I'm not really seeing any other errors in the logs, at least that seem to be related to the crashed processes in any way or are innocuous like SQUAT failed to open index file
and IOERROR: fstating sieve script /usr/sieve/u/user/defaultbc: No such file or directory
.
I must admit, I have not rebuilt the Other Users/listmaster
mailbox nor the user3
mailbox yet. It's not always the same user.

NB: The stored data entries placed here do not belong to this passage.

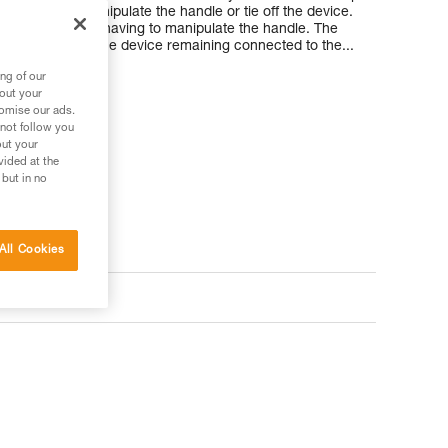
ut having to manipulate the handle or tie off the device.
aken up without having to manipulate the handle. The
e installed with the device remaining connected to the...
ng of our
bout your
tomise our ads.
 not follow you
out your
vided at the
 but in no
All Cookies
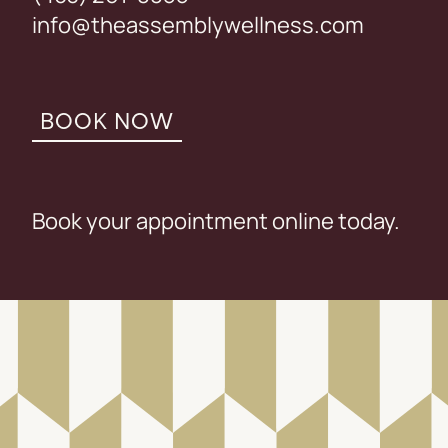
info@theassemblywellness.com
BOOK NOW
Book your appointment online today.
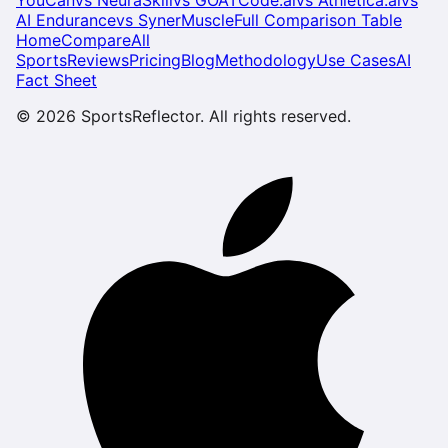
AI Endurance
vs
SynerMuscle
Full Comparison Table
Home
Compare
All
Sports
Reviews
Pricing
Blog
Methodology
Use Cases
AI
Fact Sheet
©
2026
SportsReflector. All rights reserved.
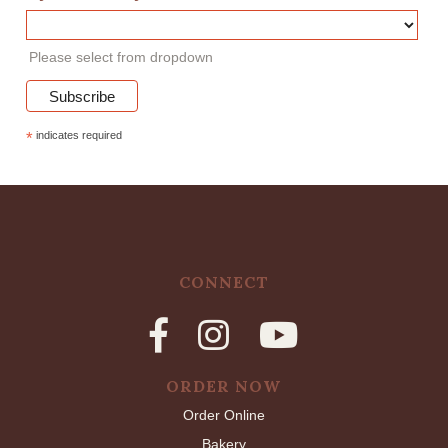
Please select from dropdown
*
indicates required
CONNECT
ORDER NOW
Order Online
Bakery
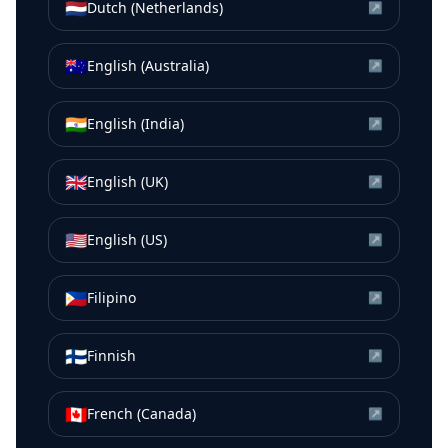
🇳🇱
Dutch (Netherlands)
↗
🇦🇺
English (Australia)
↗
🇮🇳
English (India)
↗
🇬🇧
English (UK)
↗
🇺🇸
English (US)
↗
🇵🇭
Filipino
↗
🇫🇮
Finnish
↗
🇨🇦
French (Canada)
↗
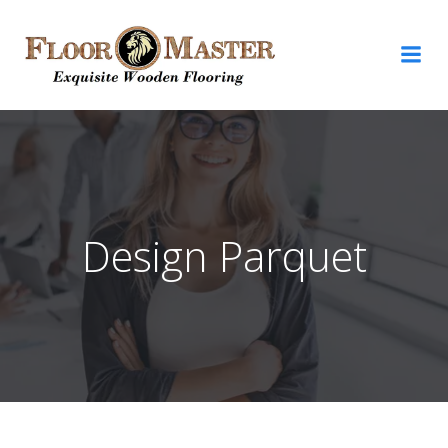
Design Parquet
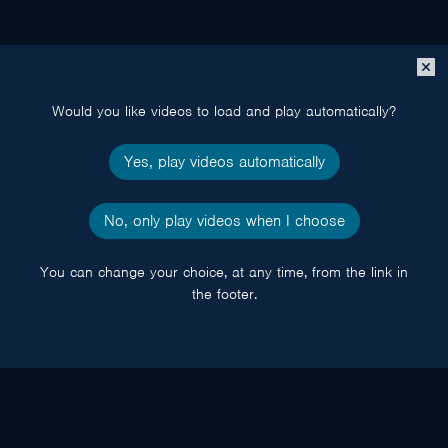
Close
popup
Would you like videos to load and play automatically?
Yes, play videos automatically
No, only play videos when I choose
You can change your choice, at any time, from the link in
the footer.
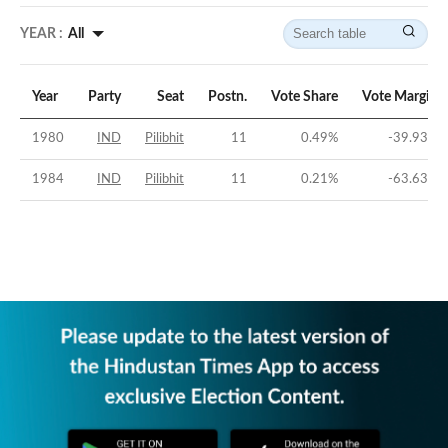
YEAR :
All
Year
Party
Seat
Postn.
Vote Share
Vote Margin
1980
IND
Pilibhit
11
0.49
%
-39.93
%
1984
IND
Pilibhit
11
0.21
%
-63.63
%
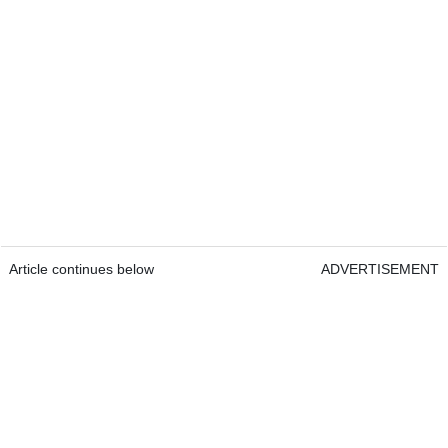
Article continues below
ADVERTISEMENT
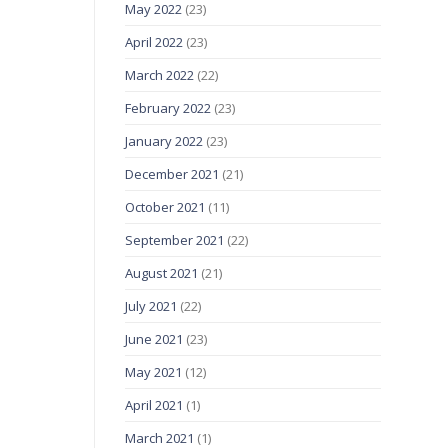
May 2022
(23)
April 2022
(23)
March 2022
(22)
February 2022
(23)
January 2022
(23)
December 2021
(21)
October 2021
(11)
September 2021
(22)
August 2021
(21)
July 2021
(22)
June 2021
(23)
May 2021
(12)
April 2021
(1)
March 2021
(1)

We do have some users that have found that sent email is not getting saved to their 'Sent Messages' mailbox and hasn't been since the date of the original issue. Rebuilding their mailbox (currently using sudo mailbfr -m username
as it does some extra permissions fixed in addition to the sudo /usr/bin/cyrus/bin/reconstruct -r user/username
that I'd normally run) seems to allow newly sent email to be saved to it, but I'm having trouble finding a correlation between that issue and this one (or any other errors in the logs).
Any suggestions would be greatly appreciated. Is is really crashing trying to delete messages? Should I just rebuild all users' mailboxes individually? I really do not want to rebuild the Cyrus database in its entirety and lose all flagged/read status for all messages.
I believe that corrupted blocks went to incorrect db indexes which are causing crashes while storing new data. Except of rebuilding database there is not much you can do. You can backup users .seen files and try to use them, but test this idea on test user. Honestly I think that harrdrive with bad blocks should be removed from the server as soon as possible anyway
I solved this issue long ago.
I don't remember the exact commands, but I found a way to reasonably correlate a specific crash to a specific user, at which point I could then run
mailbfr -m
to rebuild that user's mailbox. Eventually I was able to rebuild all of the problem mailboxes and rid the server of the issue.